The effect of material properties on mask deformation

The elastic modulus of the five thermoplastic membrane materials is shown in Table 1. When the material thickness is set at 2.4 mm, the maximum deformation of the head and neck shoulder fixation masks with ten types of openings under two types of loads varies with the elastic modulus of the materials, as illustrated in Fig. 7. Similar calculations were conducted for the other materials as well. The results show that regardless of the elastic modulus of the material, the trend in the maximum deformation curves for the fixation masks remains consistent with the trend observed in Fig. 7.

Fig. 7
figure 7

(a) The maximum displacement of the mask under rotating load when the thickness is 2.4 mm. (b) The maximum displacement of the mask under upward loading when the thickness is 2.4 mm

The figure shows that under both rotational and upward loads, the maximum deformation of the 10 types of head and neck shoulder fixation films decreases linearly with increasing material elastic modulus. This indicates that a higher elastic modulus of the material results in smaller positioning errors when using the of head and neck shoulder fixation films.

In practice, the head and neck shoulder fixation masks are composed of various materials such as PMMA, low-density polyethylene, and paraffin, making them not truly linearly elastic materials. In this study, the fixation films were simplified as linearly elastic materials for the following reasons: First, the fixation film materials exhibit viscoelastic or elastoplastic properties, and the constitutive relationships for these properties are complex, making it difficult to determine the parameters of the constitutive models. Second, the loading conditions in the simulation involve relatively small forces and deformations. In the small deformation regime, the stress-strain relationship of the fixation films can be approximated as linear. Therefore, it is reasonable to treat the fixation films as linearly elastic in the simulation.

Additionally, variations in the composition of fixation films from different manufacturers lead to differences in elastic modulus results. The five materials selected for elastic performance measurement in this study may not be fully representative and should be considered as references.

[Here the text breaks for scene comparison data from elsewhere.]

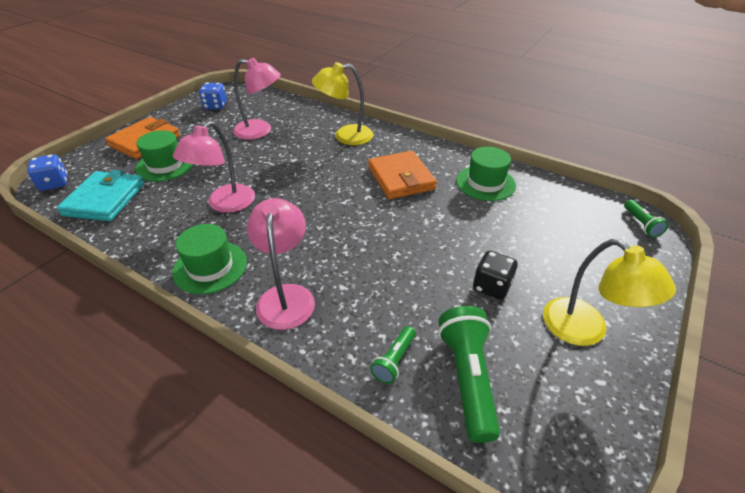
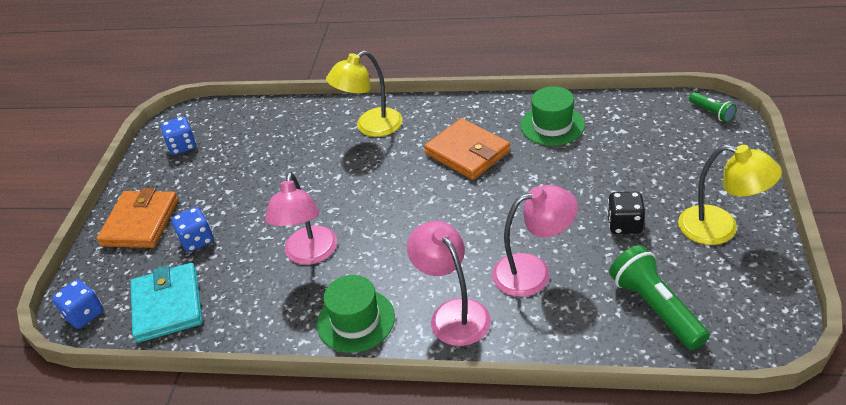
camera: 20 degrees left, 0 degrees up
green hat [135,130,194,182] -> blue dice [171,207,214,252]
pink lamp [233,58,281,140] -> pink lamp moved to [492,185,578,297]
green flashlight [370,326,416,384] -> none

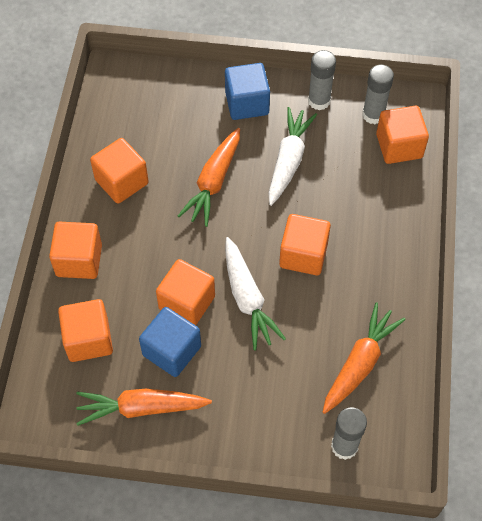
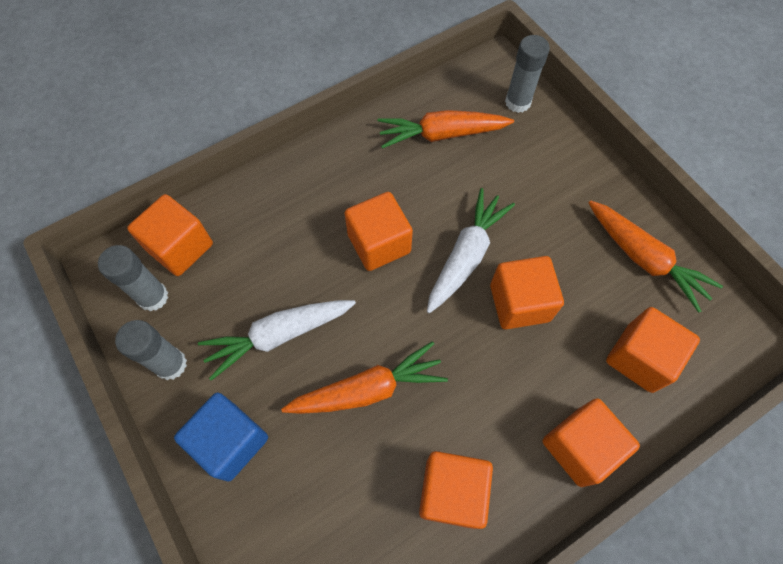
camera: 130 degrees left, 5 degrees up
blue cube [139,307,201,377] -> none

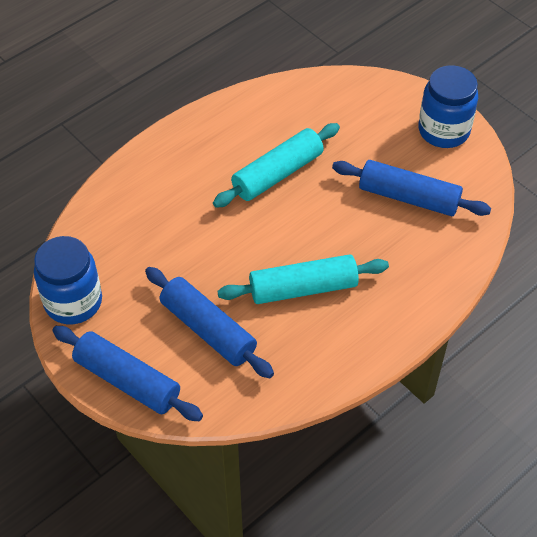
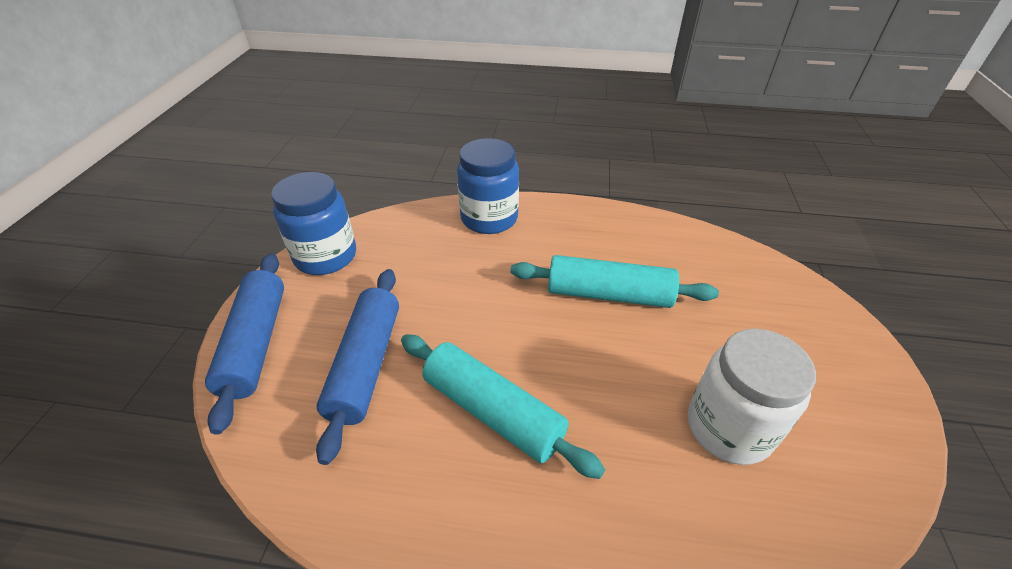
camera: 50 degrees right, 10 degrees down
blue rolling pin [332,160,491,216] -> white jar [688,328,816,465]
blue jar [419,65,478,148] -> blue jar moved to [457,138,519,234]

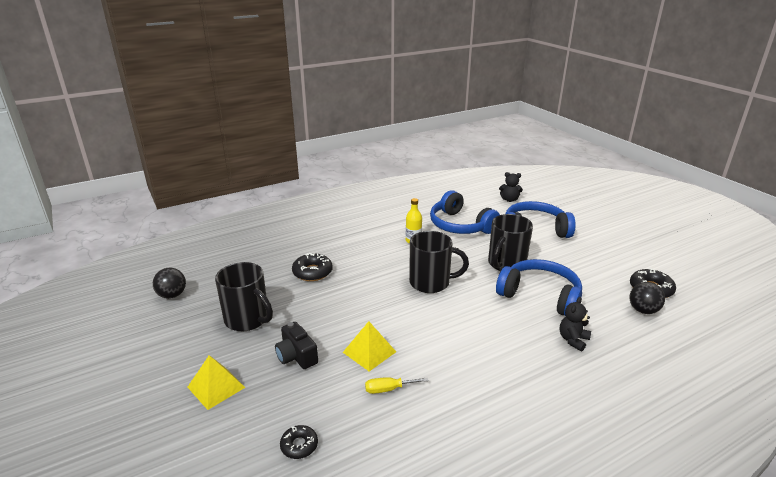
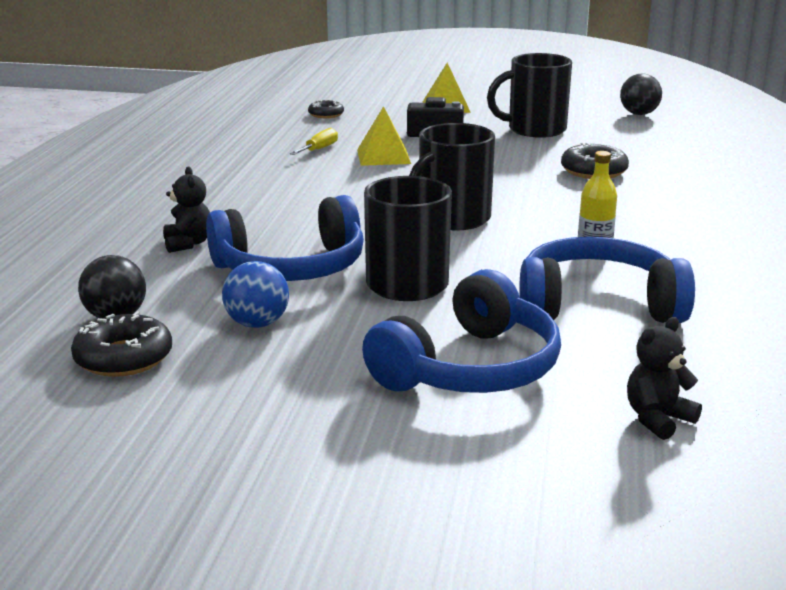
camera: 130 degrees right, 5 degrees down
none -> blue ball [222,261,289,328]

The effect of opening position on mask deformation

The strains occurring in the head and neck shoulder fixation masks with 10 different opening types, commonly utilized in clinical settings with a material elasticity modulus of M1 and a thickness of 2.4 mm under rotational loading, are presented in Fig. 8.

Fig. 8
figure 8

The displacements of head and neck shoulder fixation masks with 10 different opening types (A: mouth, nostrils, and forehead; B: mouth, nostrils and eyes; C: mouth, nostrils, eyes, and forehead; D: mouth and nose; E: mouth, nostrils and chin; F: mouth, nostrils, and throat; G: mouth, nostrils, and shoulders; H: mouth, nostrils, and collarbone; I: mouth and nostrils; J: full face) under rotational loading

From the displacement diagram, it can be observed that the maximum displacement occurs near the nose for both opening types A (mouth, nostrils, and forehead) and C (mouth, nostrils, eyes and forehead), with the maximum displacements being 0.9 cm and 1.1 cm, respectively. For the remaining eight opening methods, the maximum displacements all occur at the bottom edge of the head and neck immobilization mask. The range of maximum displacement is from 0.75 cm to 1.2 cm.

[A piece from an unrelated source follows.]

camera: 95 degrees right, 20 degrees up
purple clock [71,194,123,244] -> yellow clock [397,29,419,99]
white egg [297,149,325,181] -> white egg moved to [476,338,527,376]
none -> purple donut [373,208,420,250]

In clinical practice, we focus more on the displacement of the head and neck immobilization masks. Smaller displacements indicate better fixation performance. Research has demonstrated that precise positioning is critical for ensuring accurate dose delivery, with improved fixation directly correlating to enhanced dosing accuracy [29]. For the A and C opening patterns, the opening area on the forehead is relatively large. Moreover, the force is applied to the side of the face, which can lead to an overall decrease in the fixation effect on the face. Although the J model also has a large opening area, the reduced force application on the face results in smaller overall facial displacement. As for the other eight models besides A and C, there is a larger displacement at the edge of the chest. This is due to the poor constraint at the edge of the chest area of the model.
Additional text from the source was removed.